Hoje quero contar uma história. Uma história de terror, dessas que contávamos entre amigos, em noites de lua cheia, quando não tínhamos internet. Uma história sobre o passado e sobre o futuro. Quero falar sobre forças obscuras e fantásticas, que você pode até não acreditar, mas que influenciam a sua vida. Que sempre influenciaram!

Todos nós já percebemos que estamos vivendo tempos estranhos. O nosso mundo nunca foi um lugar normal, mas algo parece estar errado, familiarmente errado. Na verdade, a segunda década do século XXI trouxe consigo manifestações de uma entidade muito poderosa e sedutora. Este ser tem demonstrado claramente a sua vontade de reinar em nossa sociedade novamente; embora dela nunca tenha se ausentado. Ela, absolutamente fascinante, está rondando as nossas frágeis e desguarnecidas casas. Não mintam, por favor, vocês também já sentiram a sua presença. Todos já sentiram a sua presença. E todos se sentem, de certo modo, atraídos por ela. Pouquíssimos resistem às suas generosas promessas. Muitos sucumbem ao seu charme. Cada pessoa tem os seus motivos para tal: suas características físicas, sua inteligência, suas posses, seu passado, seu futuro, suas crenças e opiniões… A ideologia talvez seja o motivo preferido dela. No final, todas as motivações se resumem aos privilégios que seriam conquistados ao se dar a mão a esse ser poderoso. Ela possui muitos nomes. No passado, já foi chamada de Soberba, mas seu nome predileto é Superioridade! De fato, ela possui inúmeros outros nomes, dos mais aprazíveis, como Vontade de Ser Melhor, Mérito e Excelência, aos mais sombrios, como Supremacia, Ascendência e Poder, dentre tantos outros.

Os Monumentos: Vitória e Superioridade

Como disse antes, todos se sentem atraídos por ela. A Ambição – outro de seus nomes – é uma motivação natural e importante para o bem-estar individual e para a sociedade. Caso contrário, se não tivéssemos uma tendência à superação pessoal, a apatia poderia nos abater profundamente. No entanto, não é incomum a Ambição galgar as suas intenções originais, se transformando em Ganância ou em Sede por Poder. Aqui, a sua capacidade de sedução fica mais forte, extrapolando os limites socialmente aceitáveis. O encanto dessa entidade cresce conforme o indivíduo seduzido sente o gosto doce dos privilégios e das regalias trazidas por ela. Sua força pode crescer ao ponto da pessoa seduzida não se sentir apenas melhor do que os outros, mas dela começar a enxergar os outros como piores. Inferiores, na verdade! Neste ponto, as portas para o lado mais nefasto e perverso do ser humano se abrem.

Dados fornecidos =
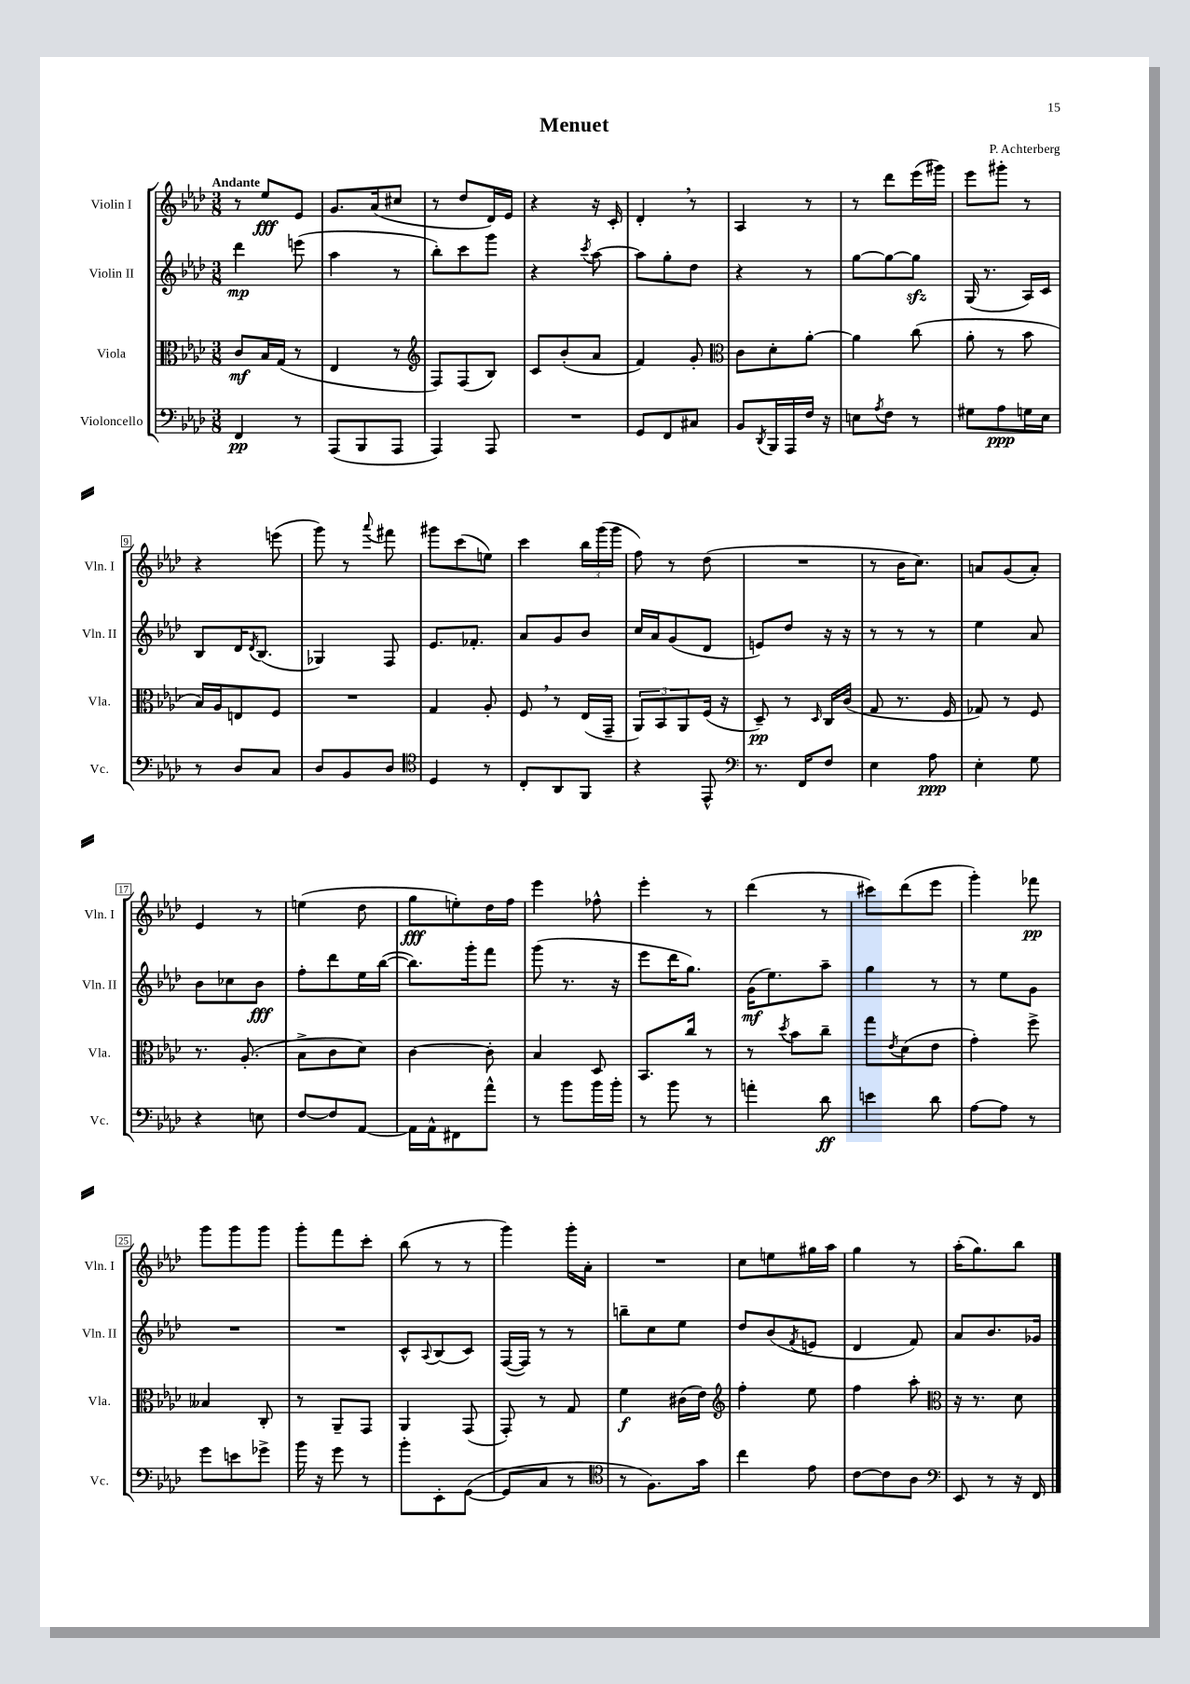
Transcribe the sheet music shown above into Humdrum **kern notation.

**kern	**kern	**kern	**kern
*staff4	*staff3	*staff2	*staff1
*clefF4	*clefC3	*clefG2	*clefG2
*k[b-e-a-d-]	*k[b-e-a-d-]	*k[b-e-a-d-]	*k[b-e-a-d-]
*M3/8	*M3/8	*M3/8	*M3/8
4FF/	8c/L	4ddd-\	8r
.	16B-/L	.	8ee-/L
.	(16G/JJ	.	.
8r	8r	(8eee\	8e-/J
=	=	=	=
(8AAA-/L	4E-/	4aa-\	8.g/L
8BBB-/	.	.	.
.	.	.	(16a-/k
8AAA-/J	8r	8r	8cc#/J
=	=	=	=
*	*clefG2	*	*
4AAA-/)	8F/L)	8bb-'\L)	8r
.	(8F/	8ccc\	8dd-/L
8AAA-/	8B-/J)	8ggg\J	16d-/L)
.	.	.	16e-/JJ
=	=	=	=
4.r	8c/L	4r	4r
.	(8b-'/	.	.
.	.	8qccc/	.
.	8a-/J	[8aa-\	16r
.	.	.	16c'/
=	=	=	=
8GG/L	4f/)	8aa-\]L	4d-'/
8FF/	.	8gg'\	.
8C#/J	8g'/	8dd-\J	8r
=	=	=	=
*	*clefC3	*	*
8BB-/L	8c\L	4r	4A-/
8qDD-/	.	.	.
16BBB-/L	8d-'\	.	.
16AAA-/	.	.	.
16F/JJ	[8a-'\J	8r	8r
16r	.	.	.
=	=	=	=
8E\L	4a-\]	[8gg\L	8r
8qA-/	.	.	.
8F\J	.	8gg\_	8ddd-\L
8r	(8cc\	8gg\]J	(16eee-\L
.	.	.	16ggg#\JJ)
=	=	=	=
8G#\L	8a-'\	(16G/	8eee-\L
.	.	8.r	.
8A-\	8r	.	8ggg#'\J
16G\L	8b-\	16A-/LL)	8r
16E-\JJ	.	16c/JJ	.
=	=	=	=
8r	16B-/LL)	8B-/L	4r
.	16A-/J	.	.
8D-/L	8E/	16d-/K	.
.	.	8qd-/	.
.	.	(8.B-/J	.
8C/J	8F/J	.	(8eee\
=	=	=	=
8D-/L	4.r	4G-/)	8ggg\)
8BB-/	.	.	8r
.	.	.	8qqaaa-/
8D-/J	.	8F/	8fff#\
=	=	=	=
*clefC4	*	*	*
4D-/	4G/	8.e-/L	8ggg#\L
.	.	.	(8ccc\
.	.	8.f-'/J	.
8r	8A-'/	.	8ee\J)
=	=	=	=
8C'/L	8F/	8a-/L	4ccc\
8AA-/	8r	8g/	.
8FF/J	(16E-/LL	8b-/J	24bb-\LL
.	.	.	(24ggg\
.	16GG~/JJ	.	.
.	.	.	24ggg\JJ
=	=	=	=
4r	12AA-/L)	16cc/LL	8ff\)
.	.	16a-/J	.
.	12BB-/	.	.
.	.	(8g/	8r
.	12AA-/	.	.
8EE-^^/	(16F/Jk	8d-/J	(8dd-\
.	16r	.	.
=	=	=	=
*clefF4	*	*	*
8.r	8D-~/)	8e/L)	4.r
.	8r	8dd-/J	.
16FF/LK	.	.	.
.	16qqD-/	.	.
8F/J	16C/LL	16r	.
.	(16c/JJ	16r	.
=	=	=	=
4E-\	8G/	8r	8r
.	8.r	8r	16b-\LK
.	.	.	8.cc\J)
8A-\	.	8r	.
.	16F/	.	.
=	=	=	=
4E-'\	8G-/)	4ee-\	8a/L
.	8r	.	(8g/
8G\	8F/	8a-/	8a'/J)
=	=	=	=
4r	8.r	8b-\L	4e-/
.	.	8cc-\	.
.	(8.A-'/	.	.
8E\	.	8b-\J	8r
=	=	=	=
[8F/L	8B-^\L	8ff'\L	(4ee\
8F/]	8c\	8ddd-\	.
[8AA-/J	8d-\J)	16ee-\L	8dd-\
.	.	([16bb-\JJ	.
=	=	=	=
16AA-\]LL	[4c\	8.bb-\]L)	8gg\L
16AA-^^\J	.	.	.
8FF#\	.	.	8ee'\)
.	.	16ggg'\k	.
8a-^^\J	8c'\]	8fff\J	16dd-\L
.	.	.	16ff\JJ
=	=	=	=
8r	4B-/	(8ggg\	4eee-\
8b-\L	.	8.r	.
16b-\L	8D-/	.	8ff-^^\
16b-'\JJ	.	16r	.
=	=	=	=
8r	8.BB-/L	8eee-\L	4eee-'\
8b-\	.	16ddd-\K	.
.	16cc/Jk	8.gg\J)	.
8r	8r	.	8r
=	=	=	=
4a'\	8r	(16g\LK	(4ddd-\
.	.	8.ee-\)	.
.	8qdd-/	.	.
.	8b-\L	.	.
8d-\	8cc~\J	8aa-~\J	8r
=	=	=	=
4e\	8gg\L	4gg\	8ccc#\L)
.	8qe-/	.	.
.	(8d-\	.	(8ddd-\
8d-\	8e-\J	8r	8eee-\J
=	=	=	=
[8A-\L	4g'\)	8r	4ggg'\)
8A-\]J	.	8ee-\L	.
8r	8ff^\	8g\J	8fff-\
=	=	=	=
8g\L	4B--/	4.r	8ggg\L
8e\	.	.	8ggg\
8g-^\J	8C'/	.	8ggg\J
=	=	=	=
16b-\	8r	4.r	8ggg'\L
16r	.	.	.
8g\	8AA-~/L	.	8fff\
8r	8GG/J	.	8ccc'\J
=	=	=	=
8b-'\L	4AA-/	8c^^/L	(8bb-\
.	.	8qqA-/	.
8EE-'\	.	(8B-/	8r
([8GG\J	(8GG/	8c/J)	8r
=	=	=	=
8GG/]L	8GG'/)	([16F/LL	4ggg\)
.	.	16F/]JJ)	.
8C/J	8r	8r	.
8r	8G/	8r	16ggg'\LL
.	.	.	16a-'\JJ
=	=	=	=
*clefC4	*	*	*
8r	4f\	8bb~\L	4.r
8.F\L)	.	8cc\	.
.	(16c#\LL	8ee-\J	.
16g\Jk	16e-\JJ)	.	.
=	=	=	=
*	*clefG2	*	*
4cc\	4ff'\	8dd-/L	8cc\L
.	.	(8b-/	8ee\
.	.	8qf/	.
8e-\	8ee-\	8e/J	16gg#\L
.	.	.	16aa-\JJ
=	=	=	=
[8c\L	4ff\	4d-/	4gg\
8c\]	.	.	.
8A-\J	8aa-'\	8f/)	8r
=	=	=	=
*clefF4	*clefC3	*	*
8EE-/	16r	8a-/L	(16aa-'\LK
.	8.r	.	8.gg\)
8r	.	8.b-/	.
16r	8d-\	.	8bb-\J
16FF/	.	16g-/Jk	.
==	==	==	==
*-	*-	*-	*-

Instruções da tarefa =
Por favor, cite literalmente a parte do texto sobre a Superioridade que começa com as palavras "Hoje quero contar" e termina com "Que sempre influenciaram!".

Resposta escrita =
Hoje quero contar uma história. Uma história de terror, dessas que contávamos entre amigos, em noites de lua cheia, quando não tínhamos internet. Uma história sobre o passado e sobre o futuro. Quero falar sobre forças obscuras e fantásticas, que você pode até não acreditar, mas que influenciam a sua vida. Que sempre influenciaram!